Welcome to our 2011 Debian Google Summer of Code students!

April 26th, 2011

The Debian project is proud to announce that it has again been chosen as Mentoring organization for this year's Google Summer of Code. This year nine students have been accepted and will be sponsored by Google during their summer vacation to work on a specific task for a mentoring project.

They should soon be posting to report their progress on Debian's blog aggregator Planet Debian and you're welcome to come talk to them on #debian-soc on irc.debian.org.

Further details will be posted in the coming days on the related wiki page.

The following projects have been accepted:

Automated multi-Arch Cross-Building and Bootstrapping

by Gustavo Prado Alkmim, mentored by Wookey

Enable easy and automated setup of cross-platform automated build systems and bootstrapping for QA in the Multi-Arch era. This involves the creation of multi-stage bootstrap build sequencing tools and a reliable automated multi-arch cross-builder.

APT/dpkg Transaction Ordering for Safety and Performance

by Chris Baines, mentored by Michael Vogt

The ordering code in libapt is responsible for ordering the unpacking/configuration of debs so as to ensure dependencies are satisfied etc. Currently it organizes the ordering into big batches. This project further implements an ordering satisfying more constrains such as minimal amounts of dpkg invocations, minimal amount of broken packages at any point.

Debdelta APT Native Integration

by Ishan Jayawardena, mentored by Michael Vogt

Improve user experience of APT and its front-ends by speeding up the upgrade process. This provides a better framework for unified handling of debdelta and future APT improvements such as parallelism. Support for stable and security upgrades as well as multiple APT related libraries is expected.

Dpkg Declarative Diversions

by Sam Dunne, mentored by Steve Langasek

The dpkg-divert command should be replaced with a new control file with a declarative syntax which dpkg will parse and process directly as part of the package unpack and removal phases, eliminating the problems resulting from non-atomic handling of diversions.
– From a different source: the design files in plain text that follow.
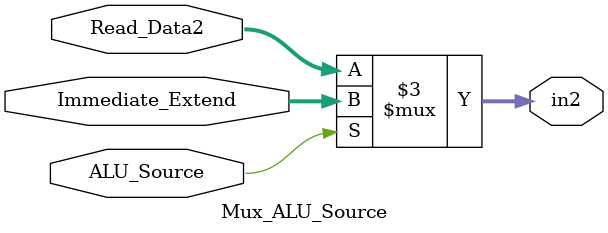
<source format=v>
module Mux_ALU_Source (Read_Data2, Immediate_Extend, ALU_Source, in2);

input [31:0] Read_Data2;
input [31:0] Immediate_Extend;
input ALU_Source;
output reg [31:0] in2;



always @(*) begin
	if(ALU_Source)
		begin
			in2 = Immediate_Extend;
		end
	else
		begin
			in2 = Read_Data2;
		end		

end
endmodule

</source>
Backend Tools and Infrastructure for DEX

by Nathan Handler, mentored by Matt Zimmerman

DEX is a new program designed to help improve Debian and its derivatives by merging in changes made downstream and encouraging discussions between the various projects. As this is a new project, most of the infrastructure does not exist (or is rather hackish and incomplete). This project will create the necessary backend tools and infrastructure so that all Debian derivatives can easily make use of the DEX project.

Jigsaw Modularized Java in Debian

by Guillaume Mazoyer, mentored by Tom Marble

The Java Development Kit (JDK) is a big monolithic software tool: many of its features are only useful in limited areas (GUI toolkits are useless for a web server). This project will bring the Jigsaw modular JDK to Debian, helping performance (start-up, size, etc) but also the dependency resolution (to match Debian packaging). Some work exists upstream does not fit with Debian. This project will package the current development version of Jigsaw, update Debian Java Policy, and create the necessary packaging tools for software depending on it.

Python Multi-Build for Python Extensions Packaging

by Mesutcan Kurt, mentored by Piotr Ożarowski

This project creates a tool to build Python extensions for all Python versions supported by Debian at the time. The project should detect the upstream build system and testing frameworks and use them. It will be interfaced with CDBS and the dh sequencer, replacing their Python snippets.

Debian Teams Activity Metrics

by Sukhbir Singh, mentored by Andreas Tille

This project will gauge the performance of teams in Debian by measuring metrics such as: postings on relevant mailing lists, package upload records from the Ultimate Debian Database and commit statistics from project repositories... The information gathered will help in evaluating team performance by measuring how people in a team are working together. An interface to access this information easily will also be developed.

Compute Clusters Integration for Debian Development and Building

by Rudy Godoy, mentored by Steffen Moeller

The project's main goal is to enable developers to easily use compute clusters (Eucalyptus, OpenStack...) as environments for arch-specific development by providing a set of tools they can use to setup and run an extended platform for their development, testing and building tasks.

About Google Summer of Code

Google Summer of Code is a global program where university students are given a stipend to write code for open source projects over a three month period. Through Google Summer of Code, accepted students are paired with a mentor from the participating projects, gaining exposure to real-world software development and the opportunity for employment in areas related to their academic pursuits. Best of all, more source code is created and released for the use and benefit of all.

About Debian

The Debian Project was founded in 1993 by Ian Murdock to be a truly free community project. Since then the project has grown to be one of the largest and most influential open source projects. Thousands of volunteers from all over the world work together to create and maintain Debian software. Available in 70 languages, and supporting a huge range of computer types, Debian calls itself the universal operating system.